### Required task
Write out, word for word, the stretch of records from the start through the line that contains "family: Hydrocharitaceae", including that line.

Records from a dataset
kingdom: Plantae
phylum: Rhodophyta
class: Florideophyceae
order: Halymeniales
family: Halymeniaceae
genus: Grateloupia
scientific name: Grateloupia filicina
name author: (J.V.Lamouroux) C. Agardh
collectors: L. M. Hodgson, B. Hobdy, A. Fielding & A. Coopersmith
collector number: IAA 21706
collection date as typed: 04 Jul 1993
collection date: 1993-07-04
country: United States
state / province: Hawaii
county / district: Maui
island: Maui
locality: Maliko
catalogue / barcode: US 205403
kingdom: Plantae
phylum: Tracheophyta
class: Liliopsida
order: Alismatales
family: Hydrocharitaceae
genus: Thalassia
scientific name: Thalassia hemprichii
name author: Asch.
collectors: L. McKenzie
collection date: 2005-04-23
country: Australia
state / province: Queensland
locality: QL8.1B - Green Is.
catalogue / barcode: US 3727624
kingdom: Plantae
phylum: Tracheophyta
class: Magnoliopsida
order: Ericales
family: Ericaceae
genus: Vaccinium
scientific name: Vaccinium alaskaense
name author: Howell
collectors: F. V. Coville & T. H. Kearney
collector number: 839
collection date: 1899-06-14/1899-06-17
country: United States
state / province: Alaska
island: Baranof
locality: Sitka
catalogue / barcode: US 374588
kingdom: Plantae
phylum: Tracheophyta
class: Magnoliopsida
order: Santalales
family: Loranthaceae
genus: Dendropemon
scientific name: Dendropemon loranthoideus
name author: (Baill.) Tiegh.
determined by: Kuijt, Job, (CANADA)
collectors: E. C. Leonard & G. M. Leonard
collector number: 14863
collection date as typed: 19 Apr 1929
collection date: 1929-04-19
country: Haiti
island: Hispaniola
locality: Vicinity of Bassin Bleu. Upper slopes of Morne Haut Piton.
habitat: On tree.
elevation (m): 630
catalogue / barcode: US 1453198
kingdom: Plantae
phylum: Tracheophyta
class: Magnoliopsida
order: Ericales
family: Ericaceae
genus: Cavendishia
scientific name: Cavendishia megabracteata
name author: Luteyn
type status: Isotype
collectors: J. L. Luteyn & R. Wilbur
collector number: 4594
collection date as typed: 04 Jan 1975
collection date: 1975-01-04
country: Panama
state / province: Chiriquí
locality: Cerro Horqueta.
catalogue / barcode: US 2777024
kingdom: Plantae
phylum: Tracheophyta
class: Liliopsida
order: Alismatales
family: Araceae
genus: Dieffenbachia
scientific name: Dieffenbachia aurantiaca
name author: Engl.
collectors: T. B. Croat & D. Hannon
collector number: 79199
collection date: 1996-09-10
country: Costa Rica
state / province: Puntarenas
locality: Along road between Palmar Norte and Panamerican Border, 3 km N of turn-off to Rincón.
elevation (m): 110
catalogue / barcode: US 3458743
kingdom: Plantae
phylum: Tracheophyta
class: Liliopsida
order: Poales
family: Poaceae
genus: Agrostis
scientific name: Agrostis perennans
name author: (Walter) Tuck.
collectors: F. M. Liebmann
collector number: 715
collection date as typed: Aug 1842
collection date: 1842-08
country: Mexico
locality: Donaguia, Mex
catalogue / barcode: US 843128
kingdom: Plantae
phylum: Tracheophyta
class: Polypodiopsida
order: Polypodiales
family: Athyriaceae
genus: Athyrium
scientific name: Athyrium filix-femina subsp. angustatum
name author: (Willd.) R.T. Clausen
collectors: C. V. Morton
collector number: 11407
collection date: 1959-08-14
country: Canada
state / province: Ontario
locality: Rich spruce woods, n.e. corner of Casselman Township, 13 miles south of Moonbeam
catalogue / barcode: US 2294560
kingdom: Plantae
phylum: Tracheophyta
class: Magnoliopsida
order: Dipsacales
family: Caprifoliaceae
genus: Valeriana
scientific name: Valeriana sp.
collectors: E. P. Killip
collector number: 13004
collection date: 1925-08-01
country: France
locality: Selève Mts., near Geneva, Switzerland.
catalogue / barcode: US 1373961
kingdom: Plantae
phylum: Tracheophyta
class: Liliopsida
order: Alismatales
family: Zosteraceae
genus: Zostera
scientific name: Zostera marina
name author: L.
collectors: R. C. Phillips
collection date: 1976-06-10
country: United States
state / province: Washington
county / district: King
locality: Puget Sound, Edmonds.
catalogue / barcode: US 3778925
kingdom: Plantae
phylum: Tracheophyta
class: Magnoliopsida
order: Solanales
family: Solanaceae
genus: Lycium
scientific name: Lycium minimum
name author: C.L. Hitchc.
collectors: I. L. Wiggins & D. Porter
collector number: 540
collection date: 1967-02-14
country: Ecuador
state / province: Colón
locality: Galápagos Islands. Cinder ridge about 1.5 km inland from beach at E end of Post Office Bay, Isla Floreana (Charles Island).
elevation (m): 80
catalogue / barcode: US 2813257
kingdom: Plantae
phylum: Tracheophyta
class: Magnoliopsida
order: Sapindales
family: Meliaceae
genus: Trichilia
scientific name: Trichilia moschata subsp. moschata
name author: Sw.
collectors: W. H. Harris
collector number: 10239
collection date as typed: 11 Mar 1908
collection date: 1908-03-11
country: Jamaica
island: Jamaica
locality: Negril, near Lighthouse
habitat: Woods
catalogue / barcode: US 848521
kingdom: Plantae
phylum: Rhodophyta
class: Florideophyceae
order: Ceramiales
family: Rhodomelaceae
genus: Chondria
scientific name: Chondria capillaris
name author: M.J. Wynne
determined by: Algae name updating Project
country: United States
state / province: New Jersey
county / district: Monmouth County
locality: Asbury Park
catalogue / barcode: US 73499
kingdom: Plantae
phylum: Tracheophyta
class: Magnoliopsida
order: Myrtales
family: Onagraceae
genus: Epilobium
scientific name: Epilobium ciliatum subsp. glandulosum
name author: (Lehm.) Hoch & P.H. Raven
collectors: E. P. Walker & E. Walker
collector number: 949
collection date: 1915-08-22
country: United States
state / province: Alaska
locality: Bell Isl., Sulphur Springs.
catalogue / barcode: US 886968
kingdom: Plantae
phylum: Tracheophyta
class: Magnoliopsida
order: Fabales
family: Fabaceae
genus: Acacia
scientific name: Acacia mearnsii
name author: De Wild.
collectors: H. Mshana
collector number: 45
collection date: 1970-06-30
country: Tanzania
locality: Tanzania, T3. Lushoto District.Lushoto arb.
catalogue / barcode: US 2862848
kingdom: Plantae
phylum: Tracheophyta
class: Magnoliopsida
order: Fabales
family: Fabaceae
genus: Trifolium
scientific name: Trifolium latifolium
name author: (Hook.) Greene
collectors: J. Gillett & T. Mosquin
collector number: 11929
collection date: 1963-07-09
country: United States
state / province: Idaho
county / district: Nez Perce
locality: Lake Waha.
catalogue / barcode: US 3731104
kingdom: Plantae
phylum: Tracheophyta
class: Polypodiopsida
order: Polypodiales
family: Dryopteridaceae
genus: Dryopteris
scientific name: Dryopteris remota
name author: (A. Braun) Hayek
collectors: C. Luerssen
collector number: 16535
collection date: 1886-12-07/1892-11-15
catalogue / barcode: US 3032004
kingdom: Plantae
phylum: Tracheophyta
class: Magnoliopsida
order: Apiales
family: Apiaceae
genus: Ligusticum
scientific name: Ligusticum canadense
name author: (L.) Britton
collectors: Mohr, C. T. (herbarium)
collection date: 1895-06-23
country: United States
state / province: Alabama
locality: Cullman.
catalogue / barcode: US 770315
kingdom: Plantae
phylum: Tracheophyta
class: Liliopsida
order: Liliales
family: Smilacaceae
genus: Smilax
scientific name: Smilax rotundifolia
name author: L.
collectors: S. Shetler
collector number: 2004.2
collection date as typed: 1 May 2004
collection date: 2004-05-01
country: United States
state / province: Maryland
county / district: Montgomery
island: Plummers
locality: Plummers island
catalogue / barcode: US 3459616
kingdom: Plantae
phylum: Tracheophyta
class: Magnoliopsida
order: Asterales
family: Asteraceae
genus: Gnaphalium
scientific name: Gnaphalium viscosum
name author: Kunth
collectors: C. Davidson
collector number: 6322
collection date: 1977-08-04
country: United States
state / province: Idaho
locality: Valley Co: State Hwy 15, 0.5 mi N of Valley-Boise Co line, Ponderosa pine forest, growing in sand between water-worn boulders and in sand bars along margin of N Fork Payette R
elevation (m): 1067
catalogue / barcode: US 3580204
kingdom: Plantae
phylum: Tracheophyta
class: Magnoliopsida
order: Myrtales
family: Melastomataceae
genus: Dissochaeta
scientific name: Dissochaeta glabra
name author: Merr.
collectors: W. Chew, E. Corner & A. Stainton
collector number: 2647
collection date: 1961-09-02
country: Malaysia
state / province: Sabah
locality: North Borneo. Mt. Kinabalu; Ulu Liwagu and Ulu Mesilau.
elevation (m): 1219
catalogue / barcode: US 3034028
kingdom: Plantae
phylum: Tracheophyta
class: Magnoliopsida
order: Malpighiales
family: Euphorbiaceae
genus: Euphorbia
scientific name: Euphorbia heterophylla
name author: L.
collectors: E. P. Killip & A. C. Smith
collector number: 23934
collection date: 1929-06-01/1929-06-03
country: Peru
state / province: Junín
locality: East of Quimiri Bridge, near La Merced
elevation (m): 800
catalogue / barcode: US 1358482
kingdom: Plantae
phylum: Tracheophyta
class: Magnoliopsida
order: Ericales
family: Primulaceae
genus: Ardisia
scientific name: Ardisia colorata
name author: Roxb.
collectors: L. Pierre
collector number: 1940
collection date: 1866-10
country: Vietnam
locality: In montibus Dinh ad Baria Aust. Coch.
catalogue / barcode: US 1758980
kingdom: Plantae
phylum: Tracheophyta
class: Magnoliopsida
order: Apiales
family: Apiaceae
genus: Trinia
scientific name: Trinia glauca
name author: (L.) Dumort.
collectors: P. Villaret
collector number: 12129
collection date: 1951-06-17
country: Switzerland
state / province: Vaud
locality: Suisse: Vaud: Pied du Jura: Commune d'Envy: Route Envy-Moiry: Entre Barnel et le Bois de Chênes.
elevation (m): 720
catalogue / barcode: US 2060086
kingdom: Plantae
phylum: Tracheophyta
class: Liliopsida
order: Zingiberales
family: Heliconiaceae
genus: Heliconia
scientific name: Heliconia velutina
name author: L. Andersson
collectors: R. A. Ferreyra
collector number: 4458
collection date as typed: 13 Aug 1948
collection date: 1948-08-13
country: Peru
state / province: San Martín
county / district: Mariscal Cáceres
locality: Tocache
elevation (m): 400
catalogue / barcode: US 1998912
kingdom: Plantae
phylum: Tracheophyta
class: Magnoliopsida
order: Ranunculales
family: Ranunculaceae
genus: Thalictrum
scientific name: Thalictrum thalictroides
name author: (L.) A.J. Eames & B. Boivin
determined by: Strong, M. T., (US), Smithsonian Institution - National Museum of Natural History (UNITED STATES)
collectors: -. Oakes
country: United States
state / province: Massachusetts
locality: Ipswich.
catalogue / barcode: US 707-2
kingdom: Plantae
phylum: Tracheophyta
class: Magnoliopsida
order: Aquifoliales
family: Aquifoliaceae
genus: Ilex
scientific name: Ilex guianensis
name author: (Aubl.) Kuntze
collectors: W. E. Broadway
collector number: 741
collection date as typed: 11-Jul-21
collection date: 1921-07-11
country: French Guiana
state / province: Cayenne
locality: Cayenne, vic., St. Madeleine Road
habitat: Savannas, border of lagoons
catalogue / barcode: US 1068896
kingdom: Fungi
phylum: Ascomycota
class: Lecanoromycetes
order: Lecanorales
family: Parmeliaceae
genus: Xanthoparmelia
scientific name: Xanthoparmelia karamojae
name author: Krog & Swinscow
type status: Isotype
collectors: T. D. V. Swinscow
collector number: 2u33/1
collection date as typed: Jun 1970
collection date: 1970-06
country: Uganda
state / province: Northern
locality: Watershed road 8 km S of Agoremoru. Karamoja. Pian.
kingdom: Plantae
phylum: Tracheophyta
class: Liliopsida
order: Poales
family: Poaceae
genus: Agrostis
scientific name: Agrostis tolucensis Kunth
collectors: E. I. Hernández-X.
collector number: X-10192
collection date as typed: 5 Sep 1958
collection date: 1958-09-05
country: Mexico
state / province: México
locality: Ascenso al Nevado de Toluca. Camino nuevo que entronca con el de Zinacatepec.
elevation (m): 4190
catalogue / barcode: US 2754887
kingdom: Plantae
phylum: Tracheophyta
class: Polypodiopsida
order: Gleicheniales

### Completed exercise
kingdom: Plantae
phylum: Rhodophyta
class: Florideophyceae
order: Halymeniales
family: Halymeniaceae
genus: Grateloupia
scientific name: Grateloupia filicina
name author: (J.V.Lamouroux) C. Agardh
collectors: L. M. Hodgson, B. Hobdy, A. Fielding & A. Coopersmith
collector number: IAA 21706
collection date as typed: 04 Jul 1993
collection date: 1993-07-04
country: United States
state / province: Hawaii
county / district: Maui
island: Maui
locality: Maliko
catalogue / barcode: US 205403
kingdom: Plantae
phylum: Tracheophyta
class: Liliopsida
order: Alismatales
family: Hydrocharitaceae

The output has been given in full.